Supreme Court nominee Samuel Alito didn’t feel obligated to discuss with the Senate today his 1985 statement that Roe v. Wade should be overturned. Yet his refusal to disavow the same statement affirms this conservative strategy:

We have the power, so we don’t need to tell the truth. And the American people are too busy trying to make ends meet (thanks to the failures of our economic policies!) to put all our deceptions together and discover that we are, in fact, working against their interests to benefit a small group of wealthy friends.
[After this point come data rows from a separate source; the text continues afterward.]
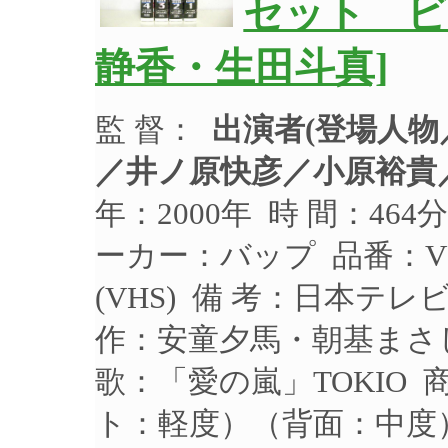
セット ビ
静香・生田斗真]
監 督：
出演者(登場人
／井ノ原快彦／小原裕貴
年：2000年 時 間：46
ーカー：バップ 品番：VP
(VHS) 備 考：日本
作：安童夕馬・朝基まさし／
歌：「愛の嵐」TOKIO
ト：軽度）（背面：中度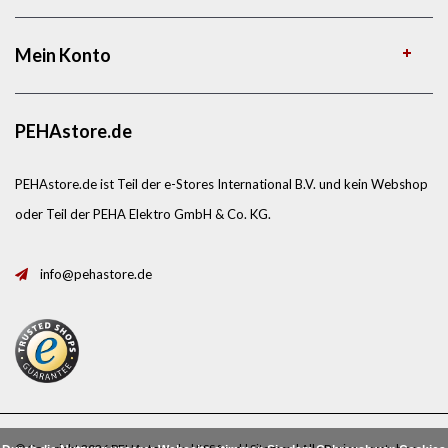
Mein Konto
PEHAstore.de
PEHAstore.de ist Teil der e-Stores International B.V. und kein Webshop
oder Teil der PEHA Elektro GmbH & Co. KG.
info@pehastore.de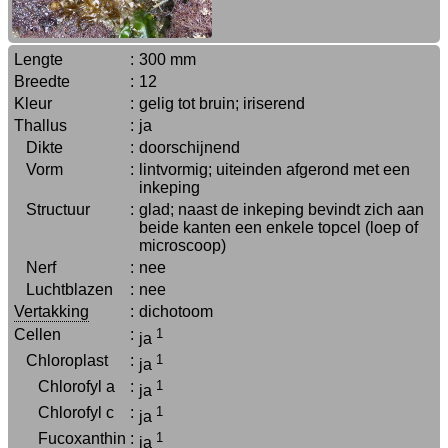
Lengte
:
300 mm
Breedte
:
12
Kleur
:
gelig tot bruin; iriserend
Thallus
:
ja
Dikte
:
doorschijnend
Vorm
:
lintvormig; uiteinden afgerond met een
inkeping
Structuur
:
glad; naast de inkeping bevindt zich aan
beide kanten een enkele topcel (loep of
microscoop)
Nerf
:
nee
Luchtblazen
:
nee
Vertakking
:
dichotoom
Cellen
:
1
ja
Chloroplast
:
1
ja
Chlorofyl a
:
1
ja
Chlorofyl c
:
1
ja
Fucoxanthin
:
1
ja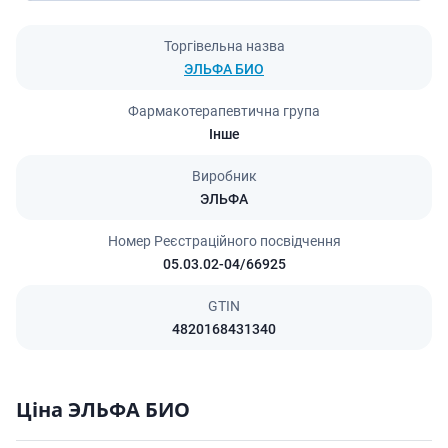
Торгівельна назва
ЭЛЬФА БИО
Фармакотерапевтична група
Інше
Виробник
ЭЛЬФА
Номер Реєстраційного посвідчення
05.03.02-04/66925
GTIN
4820168431340
Ціна ЭЛЬФА БИО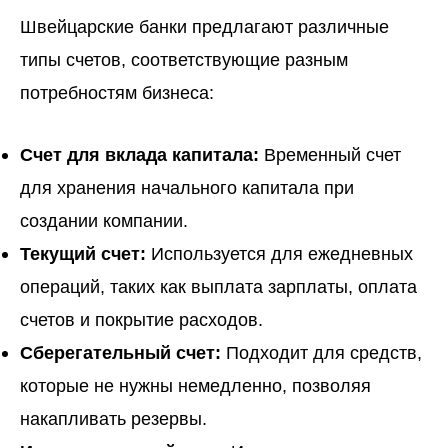
Швейцарские банки
предлагают различные
типы счетов, соответствующие разным
потребностям бизнеса:
Счет для вклада капитала:
Временный счет
для хранения начального капитала при
создании компании.
Текущий счет:
Используется для ежедневных
операций, таких как выплата зарплаты, оплата
счетов и покрытие расходов.
Сберегательный счет:
Подходит для средств,
которые не нужны немедленно, позволяя
накапливать резервы.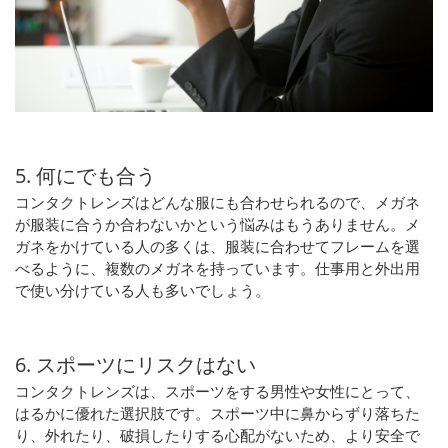
5. 何にでも合う
コンタクトレンズはどんな服にも合わせられるので、メガネ
が服装に合うか合わないかという悩みはもうありません。メ
ガネをかけている人の多くは、服装に合わせてフレームを選
べるように、複数のメガネを持っています。仕事用と外出用
で使い分けている人も多いでしょう。
6. スポーツにリスクはない
コンタクトレンズは、スポーツをする男性や女性にとって、
はるかに優れた選択肢です。スポーツ中に鼻からずり落ちた
り、外れたり、破損したりする心配がないため、より安全で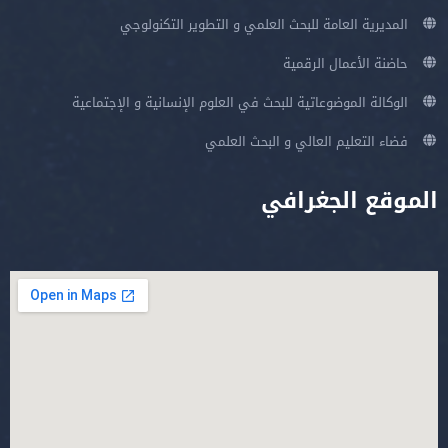
المديرية العامة للبحث العلمي و التطوير التكنولوجي
حاضنة الأعمال الرقمية
الوكالة الموضوعاتية للبحث في العلوم الإنسانية و الإجتماعية
فضاء التعليم العالي و البحث العلمي
الموقع الجغرافي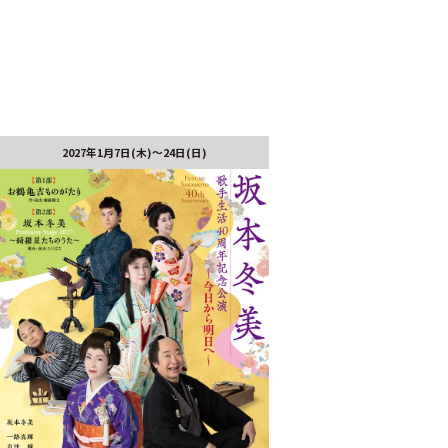
2027年1月7日(木)～24日(日)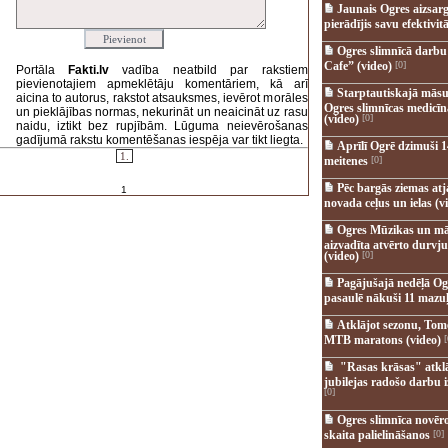
Jaunais Ogres aizsar
pierādījis savu efektivitā
Ogres slimnīcā darb
Cafe” (video)
[0]
Portāla
Fakti.lv
vadība neatbild par rakstiem
pievienotajiem apmeklētāju komentāriem, kā arī
Starptautiskajā māsu
aicina to autorus, rakstot atsauksmes, ievērot morāles
Ogres slimnīcas medicī
un pieklājības normas, nekurināt un neaicināt uz rasu
(video)
[0]
naidu, iztikt bez rupjībām. Lūguma neievērošanas
gadījumā rakstu komentēšanas iespēja var tikt liegta.
Aprīlī Ogrē dzimuši 1
1.
meitenes
[0]
Pēc bargās ziemas at
1
novada ceļus un ielas (v
Ogres Mūzikas un mā
aizvadīta atvērto durvju
(video)
[0]
Pagājušajā nedēļā Og
pasaulē nākuši 11 mazuļ
Atklājot sezonu, Tomē
MTB maratons (video)
[
"Rasas krāsas" atkl
jubilejas radošo darbu i
[0]
Ogres slimnīca novēr
skaita palielināšanos
[0]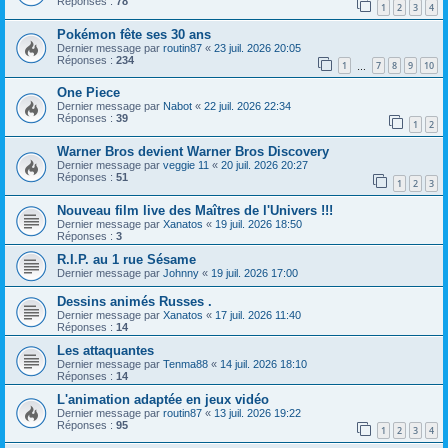
Réponses :
78
1
2
3
4
Pokémon fête ses 30 ans
Dernier message par
routin87
«
23 juil. 2026 20:05
Réponses :
234
1
7
8
9
10
…
One Piece
Dernier message par
Nabot
«
22 juil. 2026 22:34
Réponses :
39
1
2
Warner Bros devient Warner Bros Discovery
Dernier message par
veggie 11
«
20 juil. 2026 20:27
Réponses :
51
1
2
3
Nouveau film live des Maîtres de l'Univers !!!
Dernier message par
Xanatos
«
19 juil. 2026 18:50
Réponses :
3
R.I.P. au 1 rue Sésame
Dernier message par
Johnny
«
19 juil. 2026 17:00
Dessins animés Russes .
Dernier message par
Xanatos
«
17 juil. 2026 11:40
Réponses :
14
Les attaquantes
Dernier message par
Tenma88
«
14 juil. 2026 18:10
Réponses :
14
L'animation adaptée en jeux vidéo
Dernier message par
routin87
«
13 juil. 2026 19:22
Réponses :
95
1
2
3
4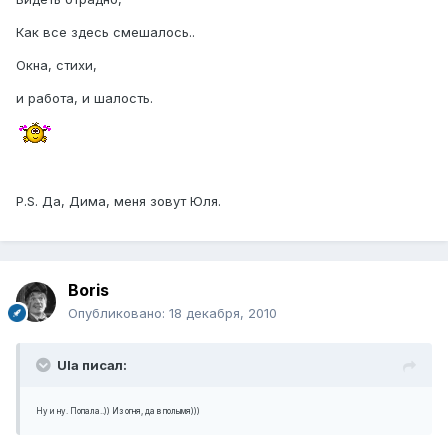
Как все здесь смешалось..
Окна, стихи,
и работа, и шалость.
P.S. Да, Дима, меня зовут Юля.
Boris
Опубликовано:
18 декабря, 2010
Ula писал:
Ну и ну. Попала..)) Из огня, да в полымя)))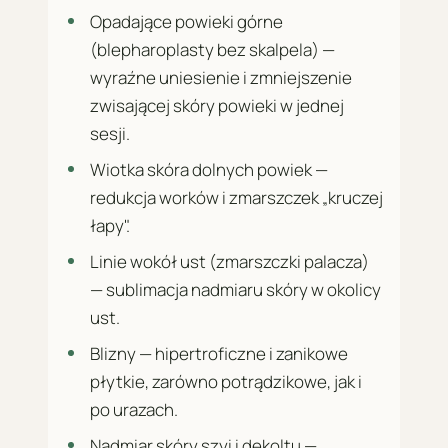
Opadające powieki górne
(blepharoplasty bez skalpela) —
wyraźne uniesienie i zmniejszenie
zwisającej skóry powieki w jednej
sesji.
Wiotka skóra dolnych powiek —
redukcja worków i zmarszczek „kruczej
łapy".
Linie wokół ust (zmarszczki palacza)
— sublimacja nadmiaru skóry w okolicy
ust.
Blizny — hipertroficzne i zanikowe
płytkie, zarówno potrądzikowe, jak i
po urazach.
Nadmiar skóry szyi i dekoltu —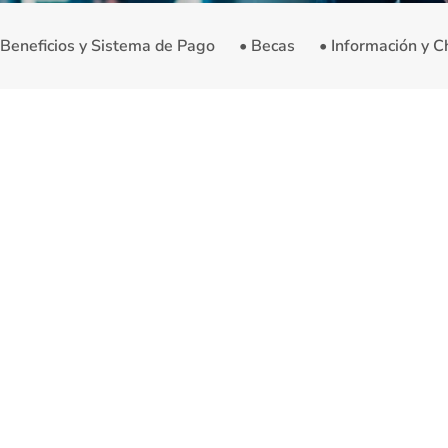
 Beneficios y Sistema de Pago
• Becas
• Información y C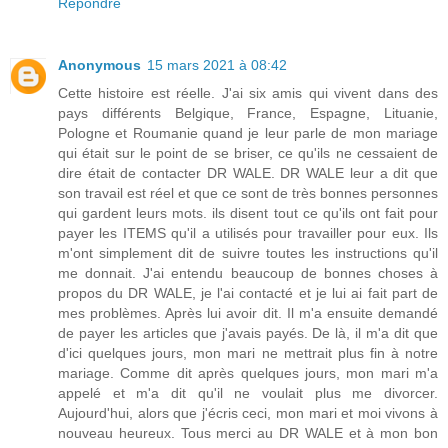
Répondre
Anonymous
15 mars 2021 à 08:42
Cette histoire est réelle. J'ai six amis qui vivent dans des
pays différents Belgique, France, Espagne, Lituanie,
Pologne et Roumanie quand je leur parle de mon mariage
qui était sur le point de se briser, ce qu'ils ne cessaient de
dire était de contacter DR WALE. DR WALE leur a dit que
son travail est réel et que ce sont de très bonnes personnes
qui gardent leurs mots. ils disent tout ce qu'ils ont fait pour
payer les ITEMS qu'il a utilisés pour travailler pour eux. Ils
m'ont simplement dit de suivre toutes les instructions qu'il
me donnait. J'ai entendu beaucoup de bonnes choses à
propos du DR WALE, je l'ai contacté et je lui ai fait part de
mes problèmes. Après lui avoir dit. Il m'a ensuite demandé
de payer les articles que j'avais payés. De là, il m'a dit que
d'ici quelques jours, mon mari ne mettrait plus fin à notre
mariage. Comme dit après quelques jours, mon mari m'a
appelé et m'a dit qu'il ne voulait plus me divorcer.
Aujourd'hui, alors que j'écris ceci, mon mari et moi vivons à
nouveau heureux. Tous merci au DR WALE et à mon bon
Statements like “Golly, it was an honest mistake,” have come to mean “I’m so important and powerful and self-righteous that I don’t need to be honest.” Fortunately, as the Greeks pointed out centuries ago, hubris always leads to nemesis. And the 2006 elections are right around the corner…

Saturday, January 07, 2006

Defend Our Mistakes Tour '06

The Bush Administration continued its "Defend Our Mistakes Tour" this week, revamped for 2006, shuttling Dubya, Dick and others to various think-tank podiums to re-spin old rhetoric. Rather than saying anything new or truthful, they seemed to be hoping that the people who bought their lies several years ago would buy the same lies again if repeated often enough.

But their policy blunders have been so large and their ethical lapses so profound that nobody seems to be listening anymore, except a few crony reporters. The administration’s almost-daily press conferences amount to a new tragedy, as they divert valuable time and energy from the business of governing, a business in which Bush and his hapless crew are proven failures.

So the big issues facing the nation go unattended by our so-called leaders: A healthcare system verging disaster; a massive, bloated federal deficit; a destructive trade imbalance and currency devaluation; a widening gap between the wealthy and the rest of us; a federal bureaucracy staffed with inept cronies, business lackeys and industry insiders intent upon eviscerating the very powers their agencies wield.

But hey, Bush is good at clearing brush. At least we know he’s not a total sissy. Just a stubborn, hapless bungler with a broken moral compass.

We also have fresh evidence that the powerful people who support the Republican Mistake Machine are dangerous lunatics. With the public memory of his last grotesque comment fading, American Mullah Pat Robertson recently declared that Ariel Sharon’s stroke was proof that Sharon was being punished by the Lord for "defiling God’s land."

Between the phony religious values of the Bush gang and the delusional superstitions of Robertson and other fanatics, it’s easy to see their concept of God as small, flawed, juvenile, imperfect and pitiful, more a reflection of their own narrow, fearful human ignorance than an accurate depiction of the true nature of the Universe or its animating spirit.

The sooner we reject inept officials and crazy preachers the sooner our nation will choose reality over fantasy and fix the very real problems we face. Otherwise, we are guaranteed more of the same--and the same has been an unmitigated disaster of late.